▶ _PROBLEM STATEMENT_
Each entry below must be repeated exactly, with pictures left out.

*** WORKING DATA Section Begins ***

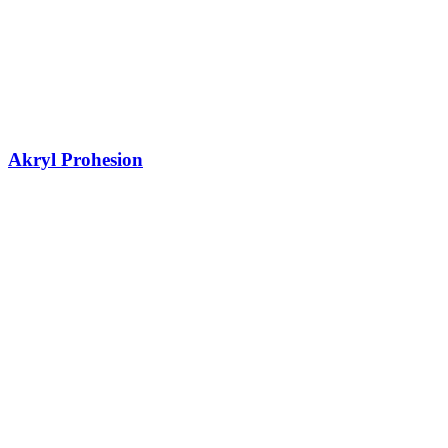
Akryl Prohesion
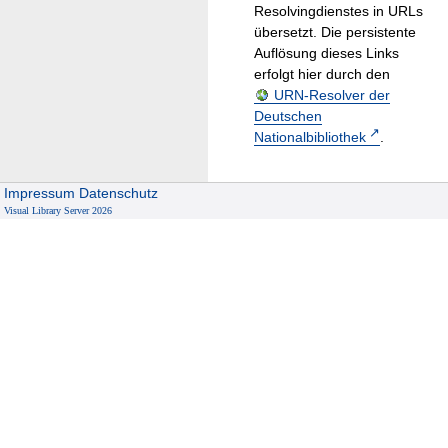
Resolvingdienstes in URLs
übersetzt. Die persistente
Auflösung dieses Links
erfolgt hier durch den
URN-Resolver der
Deutschen
Nationalbibliothek
.
Impressum
Datenschutz
Visual Library Server 2026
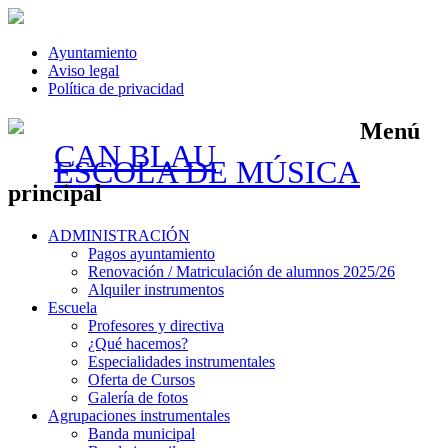
Ayuntamiento
Aviso legal
Política de privacidad
Menú
CAN BLAU
ESCOLA DE MÚSICA
principal
Saltar
ADMINISTRACIÓN
al
Pagos ayuntamiento
contenido
Renovación / Matriculación de alumnos 2025/26
Alquiler instrumentos
Escuela
Profesores y directiva
¿Qué hacemos?
Especialidades instrumentales
Oferta de Cursos
Galería de fotos
Agrupaciones instrumentales
Banda municipal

*** WORKING DATA Section Ends ***

▶ _TASK RESPONSE_
Akryl Prohesion
Resolvingdienstes in URLs
übersetzt. Die persistente
Auflösung dieses Links
erfolgt hier durch den
URN-Resolver der
Deutschen
Nationalbibliothek
.
Impressum
Datenschutz
Visual Library Server 2026
Ayuntamiento
Aviso legal
Política de privacidad
Menú
CAN BLAU
ESCOLA DE MÚSICA
principal
Saltar
ADMINISTRACIÓN
al
Pagos ayuntamiento
contenido
Renovación / Matriculación de alumnos 2025/26
Alquiler instrumentos
Escuela
Profesores y directiva
¿Qué hacemos?
Especialidades instrumentales
Oferta de Cursos
Galería de fotos
Agrupaciones instrumentales
Banda municipal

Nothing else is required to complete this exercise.